Segment Start: EXERCISE TEXT

2a - Computations with R

# Summary data input vectors
mu <- c(43.3, 44.6, 45.1)
sd <- c(9.1, 9.2, 9.2)
n <- gep$Totals[1:3]

# Function for anova test with input values

# Inputs:

# y - Vector of means

# mu - Mean of means, finds it from input values if not declared

# sd - Vector of standard deviations

# n - Vector of group totals

# Returns - f-statistic

anva <- function(y, mu = mean(y), s, n) {
    wg.v <- vector("numeric")
    bg.v <- vector("numeric")
    for (i in 1:length(n)) {
        # Between Group Variance
        bgc <- n[i] * (y[i] - mu)^2
        bg.v <- append(bg.v, bgc, after = length(bg.v))
        i <- i + 1
    }
    bgvar <- sum(bg.v)/(length(n) - 1)
    i <- 1
    for (i in 1:length(n)) {
        # within Group Variance
        wgc <- (n[i] - 1) * s[i]^2
        wg.v <- append(wg.v, wgc, after = length(wg.v))
        i <- i + 1
    }
    wgvar <- sum(wg.v)/(sum(n) - length(n))
    fs <- bgvar/wgvar
    pv <- 1 - pf(fs, length(n) - 1, (sum(n) - length(n)))
    output <- tibble::tribble(~Param, ~Value, "Fstat", fs, "pValue", pv)
    return(output)
}
anva(mu, 44.2, sd, n)
## # A tibble: 2 x 2
##    Param      Value
##    <chr>      <dbl>
## 1  Fstat 3.00040993
## 2 pValue 0.05033486
qf(0.95, 2, 789)
## [1] 3.007136
A)The results of the F-Test with the summary data provided indicate that we fail to reject the null at the 95% confidence level, and conclude that the average age is the same across the party affiliations.

b.

Segment End: EXERCISE TEXT

-- WORK TO COMPLETE --
- 1) Could you reproduce word for word the part of the ANOVA code excerpt starting at "# Returns - f-statistic" and ending at "after = length(bg.v))"?
- 2) Answer these questions from the ANOVA code excerpt:
(a) What value is given as the mean of means in the call to anva?
(b) What does qf(0.95, 2, 789) return?
(c) What p-value appears in the function's output?
- 3) How would you extend the ANOVA code excerpt from the point where it stops?

Segment Start: INPUT DATA

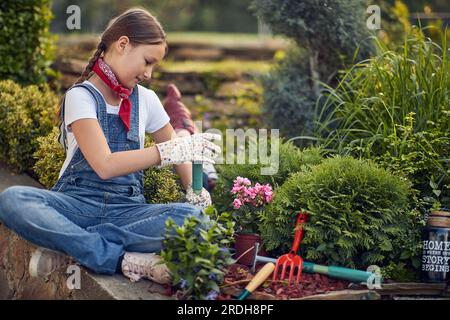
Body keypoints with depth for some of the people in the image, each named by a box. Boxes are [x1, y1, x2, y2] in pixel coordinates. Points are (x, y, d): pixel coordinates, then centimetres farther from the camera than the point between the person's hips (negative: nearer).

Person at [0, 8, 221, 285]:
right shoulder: (81, 96, -4)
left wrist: (195, 190, -3)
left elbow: (177, 151, 18)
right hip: (77, 202, -3)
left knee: (193, 217, -28)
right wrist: (172, 150, -26)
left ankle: (68, 245, -23)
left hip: (127, 208, 3)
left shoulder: (146, 99, 9)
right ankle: (124, 259, -34)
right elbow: (105, 166, -18)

Segment End: INPUT DATA

-- ANSWERS TO THE EXERCISES --
- 1)
# Returns - f-statistic

anva <- function(y, mu = mean(y), s, n) {
    wg.v <- vector("numeric")
    bg.v <- vector("numeric")
    for (i in 1:length(n)) {
        # Between Group Variance
        bgc <- n[i] * (y[i] - mu)^2
        bg.v <- append(bg.v, bgc, after = length(bg.v))

- 2)
(a) 44.2
(b) 3.007136
(c) 0.05033486

- 3)
Check your results in R using simulated data. Generate a simulated dataset by creating three vectors: Democrats, Republicans, and Independents. Each vector should be a list of ages, each with a length equal to the number of Democrats, Independents, and Republicans in the table above, and the appropriate mean and sd based on 2.a (use rnorm to generate the vectors). Combine all three into a single dataframe with two variables: age, and a factor that specifies D, I, or R. Then conduct an F test using R’s aov function on that data and compare the results to 2a. Do your results match 2a? If not, why not?

A)
Results The results from the simulated data experiment do not match the results from 2a. When we take a look at the actual data from the simulation (See 2nd chunk below). The \(f_{stat}\) is 4.4 with the experimental data, indicating we reject the null at the 95% confidence level in favor of the research hypothesis which is that age is different between party affiliations, and they may be dependent variables.
Discussion We can see consistency in the data between the input vectors and the data from the dataframe used in the experiment. However, when we compare the actual mean and sd of the experimental data, to the given mean & sd inputs for the rnorm function, we can see that these values are slightly different. The difference between the actual experimental data mean & sd, and the given mean & sd used in the calculations likely accounts for the differing outcome between the anova test in R and the manual F test. Conclusion This would suggest that a savvy statistician should avoid using summary data for inputs and always run the test with the actual data to avoid significant accumulated error that results in different test outcomes.

2b

# Create the data frames with rnorm
D <- data.frame(rnorm(n[1], mean = mu[1], sd[1]))
I <- data.frame(rnorm(n[2], mean = mu[2], sd[2]))
R <- data.frame(rnorm(n[3], mean = mu[3], sd[3]))
# I am unable to find a way to create a data frame with vectors of unequal length
# As a workaround, I'll use Google Sheets and then read the data back

# Create a new Worksheet named 2b gs_ws_new(gepURL,ws_title='2b')

# Put the dataframes in columns a b c respectively

# gs_edit_cells(gepURL,ws=2,input=D,anchor='A1')

# gs_edit_cells(gepURL,ws=2,input=I,anchor='B1')

# gs_edit_cells(gepURL,ws=2,input=R,anchor='C1')


ageParty <- gs_read(gepURL, ws = 2)  ## Read the data back into R
cn <- c("D", "I", "R")
colnames(ageParty) <- cn
ageParty <- ageParty %>% gather(key = "Party", value = "Age") %>% filter(is.na(Age) == 
    F)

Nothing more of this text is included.